A wry reflection on the terrible advice we give ourselves about how to build a satisfying career.

“Autobiography is not advice. Given how poorly most people understand themselves, it’s barely even autobiography.”

and this

“Telling young people who just graduated from college that a satisfying career is hopeless until we dismantle capitalism is about as helpful as telling somebody asking for directions to the bathroom that no true relief will visit humankind until death.”

“Name. Age. Detail.” This American Life. [podcast] Episode 777.

Obituaries for victims of mass shootings often collapse entire lives into a rote recitation of a few minor facts. This episode of This American Life offers a full story for each of the ten victims of the May 14 massacre at TOPS Market in Buffalo. This episode pays respect by offering a fuller picture of the lives that were lost and helps reclaim from the typical rhetoric a true sense of what was stolen on that day.

What I’m Reading

  • All the Names by Jose Saramago. I gave this 100 pages but reluctantly set it aside unfinished. Gorgeous writing but I couldn’t follow the story and couldn’t connect. Life is short. We don’t have to read everything all the way to the end.
  • Animal, Vegetable, Miracle by Barbara Kingsolver. Just started but a strong read so far. Compelling non-fiction narrative full of anecdote and personal stories about food.

What I’m Watching

  • The Sandman. Still making our way through. It gets better and better and better. One episode to go. They take a lot of liberties with the original story which makes this its own thing.
  • Devil in Suburbia. I dipped into a few episodes of this true crime documentary. A bit like candy. Nothing compelling or sustaining but a quick sugar rush for the late evening brain.

Palimpsest (September 4 – 10, 2022)

Things I read, heard and saw this week that inspired me.

Cohen, Rich. “The Ballad of Downward Mobility.” Atlantic. August 2022.

“If America were a person, I’d hug them and say, ‘Sit down. You look exhausted.’”

The story of limitless prosperity has been America's favorite narrative. When the party's over, someone(s) get stuck with the check.

“How Do We Face Loss with Dignity?” The Ezra Klein Show. [podcast] 2022aug12.

“If we build a society run on self-interest, then we’re vulnerable to the fact that the self ends. And so you build a society unbelievably terrified of ending.”

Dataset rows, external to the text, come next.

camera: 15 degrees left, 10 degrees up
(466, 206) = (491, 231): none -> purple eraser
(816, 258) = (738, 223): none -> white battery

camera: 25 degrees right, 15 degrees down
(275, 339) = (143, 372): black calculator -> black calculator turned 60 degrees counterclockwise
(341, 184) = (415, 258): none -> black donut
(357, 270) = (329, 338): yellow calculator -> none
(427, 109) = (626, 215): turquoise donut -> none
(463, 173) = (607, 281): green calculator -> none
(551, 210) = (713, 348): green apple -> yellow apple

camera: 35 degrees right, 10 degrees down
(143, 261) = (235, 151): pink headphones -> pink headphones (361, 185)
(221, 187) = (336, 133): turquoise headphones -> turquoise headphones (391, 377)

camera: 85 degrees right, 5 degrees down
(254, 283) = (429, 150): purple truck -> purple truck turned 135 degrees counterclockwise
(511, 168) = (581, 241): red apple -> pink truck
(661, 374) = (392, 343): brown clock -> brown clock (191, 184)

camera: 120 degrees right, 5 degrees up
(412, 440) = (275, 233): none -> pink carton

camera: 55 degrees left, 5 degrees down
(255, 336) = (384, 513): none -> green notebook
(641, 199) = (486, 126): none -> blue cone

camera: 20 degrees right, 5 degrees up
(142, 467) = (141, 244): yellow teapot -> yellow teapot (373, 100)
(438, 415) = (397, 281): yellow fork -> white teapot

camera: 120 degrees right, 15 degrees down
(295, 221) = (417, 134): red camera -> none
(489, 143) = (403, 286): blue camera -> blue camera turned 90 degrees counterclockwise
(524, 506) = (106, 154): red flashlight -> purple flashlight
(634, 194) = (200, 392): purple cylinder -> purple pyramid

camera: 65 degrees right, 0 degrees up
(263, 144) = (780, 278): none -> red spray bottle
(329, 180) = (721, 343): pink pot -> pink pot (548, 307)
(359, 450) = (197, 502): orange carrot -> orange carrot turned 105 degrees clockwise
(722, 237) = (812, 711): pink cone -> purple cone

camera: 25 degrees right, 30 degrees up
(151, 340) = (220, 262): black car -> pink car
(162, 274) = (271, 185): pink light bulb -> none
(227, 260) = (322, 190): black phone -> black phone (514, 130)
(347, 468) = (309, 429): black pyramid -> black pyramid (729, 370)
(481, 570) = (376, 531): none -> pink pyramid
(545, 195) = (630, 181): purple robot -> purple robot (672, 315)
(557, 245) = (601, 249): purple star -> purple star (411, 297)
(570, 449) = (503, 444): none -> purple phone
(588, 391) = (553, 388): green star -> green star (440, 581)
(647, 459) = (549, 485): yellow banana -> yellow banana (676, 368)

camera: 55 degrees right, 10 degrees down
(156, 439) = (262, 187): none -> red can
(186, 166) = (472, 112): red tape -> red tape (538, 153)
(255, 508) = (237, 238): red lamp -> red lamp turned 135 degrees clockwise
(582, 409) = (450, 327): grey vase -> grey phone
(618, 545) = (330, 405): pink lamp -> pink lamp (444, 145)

Ezra Klein interviews author Mohsin Hamid. Their wide-ranging conversation covers a lot of interesting ground. Hamid talks about the concept of "whiteness" as being assumed a default condition and what it felt like for him as a Muslim-American to navigate sudden changes in how he moved through society after 9/11. The experience, in part, informs his novel The Last White Man which centers on Anders, a white man who wakes up to find he is no longer "white".

Comparison is made between the transformation of Anders in Hamid's novel and the transformation in Kafka's The Metamorphosis. Kafka's novel being a response to the sense of alienation that arose from industrialization, Hamid poses his novel as a response to the dominant technologies of our time, which are sorting technologies that lead us to think of our friends, family, entertainments and lives as acts of sorting (I like this; I don't like that) and how algorithms function behind the scenes not to serve us more of what we actually want but to make us want more of what's available.

They talk about Hamid's belief that future humans will look back on our fear of migration as a moral failing somewhat akin to slave-owning in the way that is warps moral codes and forces societies to shape themselves into prison states as a way to preserve arbitrary borders.

There is also a lovely discussion of what Toni Morrison offered Hamid as a mentor.

Most profound for me was the discussion of how fear of death is an organizing fact of American society and imagines ways to organize society with a more generous, less fearful experience of aging and death.

What I’m Reading

  • 20th Century Ghosts by Joe Hill

What I’m Watching

  • American Horror Stories (Season 2)
  • The Sandman

Most Days It’s Dirt

Here’s a thing that helped me today:

“Songwriting’s a lot like being a miner. It’s solitary work. You’re alone in a dark cave, and you just chip away everyday and most days it’s dirt and sometimes it’s gold. But with songwriting you don’t always know.”